30. As there lies the wide difference, between a rock and a heap of hay; and between a silk-pod and a stone; the same applies in the comparison of the pure soul and the gross body.
31. As light and darkness bear no relation nor comparison between themselves, such is the case also, O Ráma! between the body and soul, which are quite different from one another.
32. As we never hear of the union of cold and hot even in story, nor of the junction of light and darkness in any place; such is the want of union between the soul and body, which are never joined together.
33. All bodies are moved by the air, and the human body moves to and fro by its breath; it is sonant by means of its breath, and the machinery of its wind pipes.
34. The human body utters its articulate sounds, combined with the letters of the alphabet; and by means of its internal breathings. Its mechanism is the same as that of sounding bambu pipe.
35. So it is the internal air, which moves the pupils, the eyelids; it is the same air that gives motion to the limbs of the body; but it is the intellect which moves the soul, and gives movement to its consciousness.

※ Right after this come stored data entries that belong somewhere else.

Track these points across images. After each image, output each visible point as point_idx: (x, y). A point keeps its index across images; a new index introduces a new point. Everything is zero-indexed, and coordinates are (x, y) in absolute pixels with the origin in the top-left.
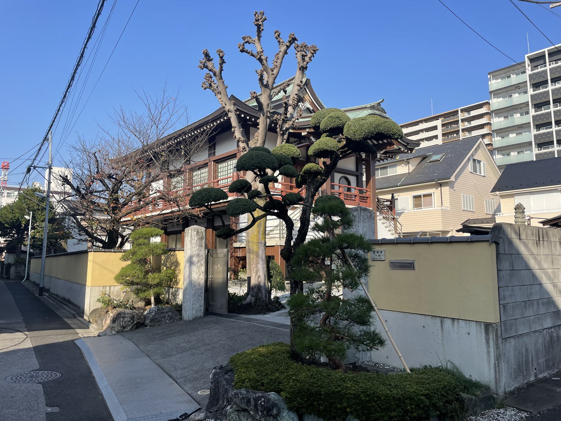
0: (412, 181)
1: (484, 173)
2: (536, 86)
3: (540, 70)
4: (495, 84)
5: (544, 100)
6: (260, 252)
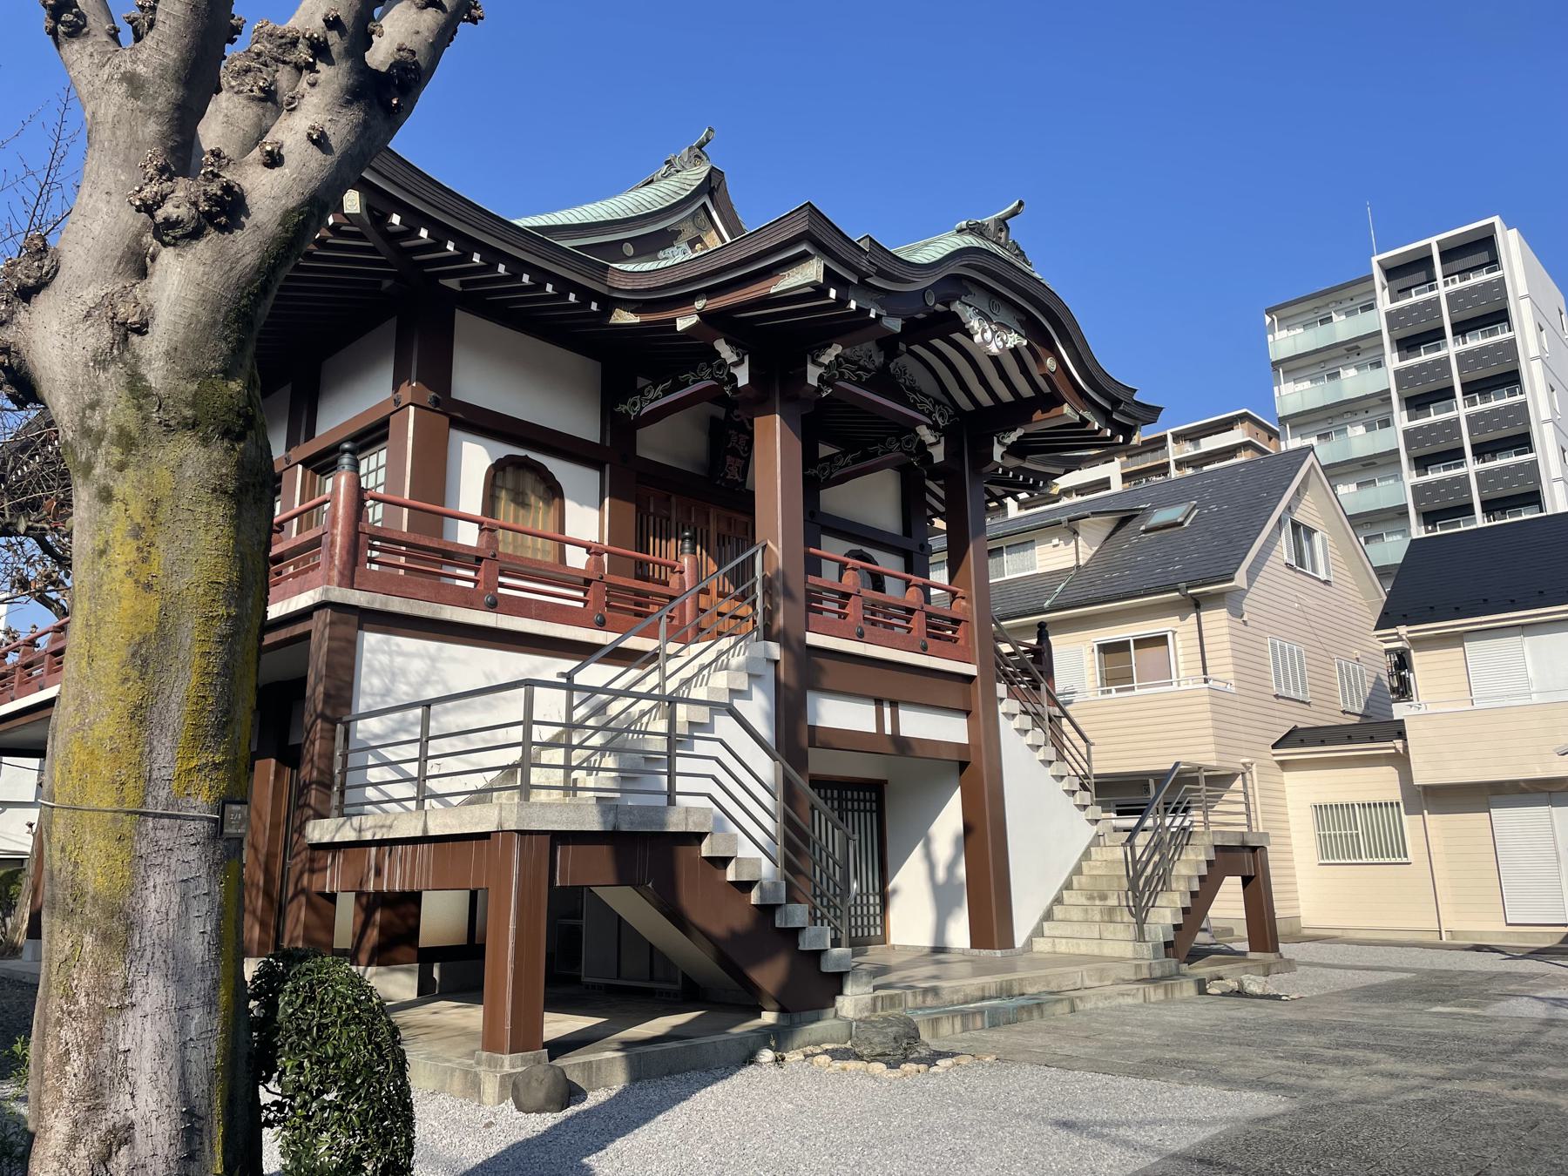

36. The soul is present in all places, whether in heaven above or in the worlds beneath; and its image is seen in the mind as its mirror.
37. You will have some notion of the soul in your mind by thinking that it flies like a bird from the cage of its body, and wanders about at random, being led by its desires and fancies.
38. As the knowledge of the flower, is accompanied with that of its odour; so the knowledge of the soul is inseparable from that of the mind (which is as it were, the odour of the soul).